As the Sri Lankan civil war intensified, Jayawardene was forced, in 1987, to accept a peace deal, known as the Indo-Lanka Accord, that was brokered by the Indian government. The JVP responded with a vicious communal campaign, denouncing the accord as a betrayal of the nation. JVP gunmen murdered hundreds of political opponents, trade unionists and workers, including three RCL members, who refused to back its chauvinist campaign. Amid ongoing JVP and state terror, Wije Dias and other leading RCL members went underground. Piyaseeli joined them.
In the 1990s, Piyaseeli waged an important polemic against Professor Sucharitha Gamlath, who had been an RCL member, and had written on literary criticism. Gamlath had left the party indicating support for the distortion of Marxist philosophy propounded by WRP leader Gerry Healy. He launched an attack on Piyaseeli’s previous books, to which she responded with a third book—A Reply to Sucharitha Gamlath: Marxist Principles on Criticism of the Arts—published in 1995.
In her fourth book—The god of small things: A review and a reply—Piyaseeli again defended the principles of Marxism. Sucharitha Gamlath had objected to her review of the novel “The god of small things” by Indian writer Arundhathi Roy, as being uncritical. In her lengthy response, Piyaseeli demonstrated the relationship between Gamlath’s opportunist politics and his superficial approach to literary criticism. He had over-emphasised Roy’s political limitations without giving sufficient consideration to the book’s significant insights into Indian society.
Piyaseeli’s works gained considerable influence. She was instrumental in founding a course in Marxist literary criticism at the Colombo University and was promoted to the position of professor and head of the Department of Sinhala Literature in 1997. She held that position until her retirement in 2009.
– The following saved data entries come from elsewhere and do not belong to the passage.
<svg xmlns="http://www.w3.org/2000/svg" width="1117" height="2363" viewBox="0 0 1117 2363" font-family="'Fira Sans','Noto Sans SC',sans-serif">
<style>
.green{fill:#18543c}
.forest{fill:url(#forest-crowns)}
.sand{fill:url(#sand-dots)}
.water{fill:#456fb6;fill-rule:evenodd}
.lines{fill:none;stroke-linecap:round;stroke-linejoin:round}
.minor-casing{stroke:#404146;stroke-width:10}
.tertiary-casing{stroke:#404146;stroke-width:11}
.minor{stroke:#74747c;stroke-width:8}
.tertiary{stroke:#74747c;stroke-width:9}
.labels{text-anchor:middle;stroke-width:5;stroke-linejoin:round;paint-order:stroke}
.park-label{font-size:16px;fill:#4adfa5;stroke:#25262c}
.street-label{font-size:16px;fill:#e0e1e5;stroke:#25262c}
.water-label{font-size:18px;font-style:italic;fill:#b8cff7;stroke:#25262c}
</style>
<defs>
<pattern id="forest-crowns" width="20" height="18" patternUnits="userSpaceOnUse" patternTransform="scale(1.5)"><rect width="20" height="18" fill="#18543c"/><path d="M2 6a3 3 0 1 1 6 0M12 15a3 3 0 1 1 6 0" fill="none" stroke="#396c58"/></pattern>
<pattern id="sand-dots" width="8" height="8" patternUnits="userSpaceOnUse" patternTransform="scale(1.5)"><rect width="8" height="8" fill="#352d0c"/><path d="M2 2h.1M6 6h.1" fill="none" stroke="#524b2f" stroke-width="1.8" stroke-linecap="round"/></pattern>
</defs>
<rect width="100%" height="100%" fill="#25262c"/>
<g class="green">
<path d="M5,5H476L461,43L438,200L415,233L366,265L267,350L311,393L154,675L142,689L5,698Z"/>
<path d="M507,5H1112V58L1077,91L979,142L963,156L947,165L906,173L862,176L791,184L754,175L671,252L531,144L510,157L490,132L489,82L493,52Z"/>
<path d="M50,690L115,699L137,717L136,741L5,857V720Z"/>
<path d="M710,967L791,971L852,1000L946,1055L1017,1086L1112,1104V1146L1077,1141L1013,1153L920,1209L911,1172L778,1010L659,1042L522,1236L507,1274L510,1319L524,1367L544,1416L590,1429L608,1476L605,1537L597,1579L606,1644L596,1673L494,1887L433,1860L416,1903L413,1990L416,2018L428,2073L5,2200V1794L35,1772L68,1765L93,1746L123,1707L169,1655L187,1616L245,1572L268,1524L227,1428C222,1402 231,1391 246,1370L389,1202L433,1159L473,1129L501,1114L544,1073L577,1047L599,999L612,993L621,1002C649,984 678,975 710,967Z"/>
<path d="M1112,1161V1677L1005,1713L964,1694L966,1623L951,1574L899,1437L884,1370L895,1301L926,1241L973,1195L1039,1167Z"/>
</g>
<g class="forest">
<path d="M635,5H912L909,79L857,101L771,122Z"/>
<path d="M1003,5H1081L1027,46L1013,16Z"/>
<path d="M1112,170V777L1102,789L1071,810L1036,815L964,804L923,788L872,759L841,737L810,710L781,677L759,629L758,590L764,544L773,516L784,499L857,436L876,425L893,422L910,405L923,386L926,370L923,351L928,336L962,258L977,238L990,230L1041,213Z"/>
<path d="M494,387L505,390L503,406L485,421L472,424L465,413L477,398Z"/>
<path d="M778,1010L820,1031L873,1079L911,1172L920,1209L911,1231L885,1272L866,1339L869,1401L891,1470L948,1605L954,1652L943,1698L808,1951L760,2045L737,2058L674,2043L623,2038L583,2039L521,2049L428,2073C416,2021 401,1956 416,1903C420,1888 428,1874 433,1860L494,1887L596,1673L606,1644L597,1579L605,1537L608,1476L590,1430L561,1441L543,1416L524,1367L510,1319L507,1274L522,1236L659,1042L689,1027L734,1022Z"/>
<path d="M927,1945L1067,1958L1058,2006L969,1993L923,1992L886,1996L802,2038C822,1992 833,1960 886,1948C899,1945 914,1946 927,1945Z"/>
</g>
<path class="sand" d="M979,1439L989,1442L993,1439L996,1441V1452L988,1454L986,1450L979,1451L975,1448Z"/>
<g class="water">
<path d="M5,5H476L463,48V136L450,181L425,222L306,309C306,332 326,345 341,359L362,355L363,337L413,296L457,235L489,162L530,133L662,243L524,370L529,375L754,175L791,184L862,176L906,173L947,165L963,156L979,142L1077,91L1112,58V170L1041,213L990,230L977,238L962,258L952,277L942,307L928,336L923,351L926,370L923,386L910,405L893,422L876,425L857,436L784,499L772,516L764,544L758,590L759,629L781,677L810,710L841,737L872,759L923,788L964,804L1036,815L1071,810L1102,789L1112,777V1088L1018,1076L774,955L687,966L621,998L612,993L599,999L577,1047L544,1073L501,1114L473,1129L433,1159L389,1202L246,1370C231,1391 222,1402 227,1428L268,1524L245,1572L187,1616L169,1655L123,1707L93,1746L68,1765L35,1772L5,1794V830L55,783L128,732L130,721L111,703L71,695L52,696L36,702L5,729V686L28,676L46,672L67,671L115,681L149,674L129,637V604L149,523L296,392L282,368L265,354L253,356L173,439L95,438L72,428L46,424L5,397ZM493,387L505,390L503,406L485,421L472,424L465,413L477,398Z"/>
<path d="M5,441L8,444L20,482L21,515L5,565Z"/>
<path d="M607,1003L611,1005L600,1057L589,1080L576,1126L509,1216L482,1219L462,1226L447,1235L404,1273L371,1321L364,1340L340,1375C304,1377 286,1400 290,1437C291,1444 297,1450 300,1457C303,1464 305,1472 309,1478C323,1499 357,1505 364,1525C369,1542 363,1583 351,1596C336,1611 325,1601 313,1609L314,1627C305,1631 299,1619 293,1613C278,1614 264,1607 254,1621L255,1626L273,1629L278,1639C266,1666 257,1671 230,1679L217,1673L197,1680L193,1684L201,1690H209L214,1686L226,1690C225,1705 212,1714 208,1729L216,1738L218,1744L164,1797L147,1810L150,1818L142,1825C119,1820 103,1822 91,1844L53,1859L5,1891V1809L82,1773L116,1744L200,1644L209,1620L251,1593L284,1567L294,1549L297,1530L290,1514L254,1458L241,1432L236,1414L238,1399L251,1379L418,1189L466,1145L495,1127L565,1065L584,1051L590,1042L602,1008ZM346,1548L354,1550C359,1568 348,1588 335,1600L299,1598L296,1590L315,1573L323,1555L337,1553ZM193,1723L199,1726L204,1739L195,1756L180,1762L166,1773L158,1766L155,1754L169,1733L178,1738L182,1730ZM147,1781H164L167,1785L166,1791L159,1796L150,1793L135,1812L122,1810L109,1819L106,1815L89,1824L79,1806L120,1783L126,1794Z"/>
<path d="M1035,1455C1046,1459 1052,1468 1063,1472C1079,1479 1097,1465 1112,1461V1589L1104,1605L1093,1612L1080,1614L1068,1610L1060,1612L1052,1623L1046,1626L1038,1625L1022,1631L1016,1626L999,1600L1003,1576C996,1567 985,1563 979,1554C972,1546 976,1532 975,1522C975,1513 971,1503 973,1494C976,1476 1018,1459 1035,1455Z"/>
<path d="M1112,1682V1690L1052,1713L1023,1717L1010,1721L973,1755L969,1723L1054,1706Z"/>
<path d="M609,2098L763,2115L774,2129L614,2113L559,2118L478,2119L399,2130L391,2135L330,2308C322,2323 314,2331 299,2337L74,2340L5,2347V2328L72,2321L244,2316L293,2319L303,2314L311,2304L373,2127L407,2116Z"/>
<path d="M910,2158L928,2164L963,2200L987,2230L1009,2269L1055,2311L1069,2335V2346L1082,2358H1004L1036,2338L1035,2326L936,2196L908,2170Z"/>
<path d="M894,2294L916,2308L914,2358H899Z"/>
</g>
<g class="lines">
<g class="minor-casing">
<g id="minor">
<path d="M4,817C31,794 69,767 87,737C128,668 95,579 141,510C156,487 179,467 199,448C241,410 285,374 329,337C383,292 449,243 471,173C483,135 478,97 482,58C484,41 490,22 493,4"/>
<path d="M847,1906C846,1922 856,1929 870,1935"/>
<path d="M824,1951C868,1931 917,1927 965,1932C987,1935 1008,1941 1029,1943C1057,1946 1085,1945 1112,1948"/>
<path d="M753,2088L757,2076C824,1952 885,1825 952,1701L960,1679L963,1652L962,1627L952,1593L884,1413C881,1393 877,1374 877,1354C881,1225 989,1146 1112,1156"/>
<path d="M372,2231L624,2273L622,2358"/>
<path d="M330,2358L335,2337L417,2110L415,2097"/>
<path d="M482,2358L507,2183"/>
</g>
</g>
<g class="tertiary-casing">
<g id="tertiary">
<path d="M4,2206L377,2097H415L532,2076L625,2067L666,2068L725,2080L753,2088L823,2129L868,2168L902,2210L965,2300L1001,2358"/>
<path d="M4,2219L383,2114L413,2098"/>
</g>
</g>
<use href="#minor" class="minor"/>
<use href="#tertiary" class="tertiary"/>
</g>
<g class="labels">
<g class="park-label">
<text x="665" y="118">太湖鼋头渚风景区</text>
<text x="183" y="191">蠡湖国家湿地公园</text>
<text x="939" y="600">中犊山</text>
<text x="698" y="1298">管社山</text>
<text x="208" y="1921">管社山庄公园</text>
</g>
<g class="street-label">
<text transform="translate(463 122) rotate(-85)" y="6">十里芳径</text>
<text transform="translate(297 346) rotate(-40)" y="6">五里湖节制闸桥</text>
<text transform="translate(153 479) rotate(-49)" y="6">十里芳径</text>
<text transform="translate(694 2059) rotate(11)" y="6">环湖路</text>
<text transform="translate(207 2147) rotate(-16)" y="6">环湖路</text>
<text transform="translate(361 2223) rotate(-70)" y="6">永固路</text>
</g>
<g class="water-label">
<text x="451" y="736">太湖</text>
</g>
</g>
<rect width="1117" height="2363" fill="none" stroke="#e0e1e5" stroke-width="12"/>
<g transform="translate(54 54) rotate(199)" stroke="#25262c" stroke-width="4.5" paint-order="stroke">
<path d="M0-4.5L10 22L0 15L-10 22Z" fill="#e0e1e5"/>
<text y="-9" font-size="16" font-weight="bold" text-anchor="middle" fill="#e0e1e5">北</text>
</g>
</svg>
At the same time, Piyaseeli translated a number of seminal works of the Trotskyist movement into Sinhala, including: a section of Leon Trotsky’s In Defence of Marxism; The Heritage We Defend by David North, Gerry Healy and His Place in the History of the Fourth International also by David North; “Post-Soviet Bolshevism and the Avant-Garde Artists” and The Aesthetic Component of Socialism by David Walsh. Piyaseeli also contributed her own reviews to the World Socialist Web Site, focussing in particular on the films of the Indian subcontinent.
Just over a month ago, Piyaseeli was interviewed by the weekly newspaper Ravaya about her career. The interviewer asked her to reflect on the “golden era” of literary criticism in Sri Lanka, epitomised by herself, Keerthi Balasuriya and Professor Sucharitha Gamlath: “Their ideological struggle brought a great awakening. What do you think when you look back to this era?”
Piyaseeli replied with characteristic modesty and objectivity: “I don’t think we should or can speak about a golden era of art criticism in this country. Marxist art criticism takes place in the international sphere. During the recent period there has been unprecedented progress in the field of art criticism, [more so] than in the period you mention as the golden period of Marxist art criticism. Today, the vehicle for Marxist art criticism is the World Socialist Web Site.”
Piyaseeli’s reply was infused with the internationalist conceptions that had underpinned her entire adult life. It also reflected her optimism about the future—that art criticism is an important component of the work of the international Trotskyist movement to lead the working class in the struggle to fashion a humane and just world based on socialist principles.
The SEP salutes the memory of Piyaseeli Wijegunasingha.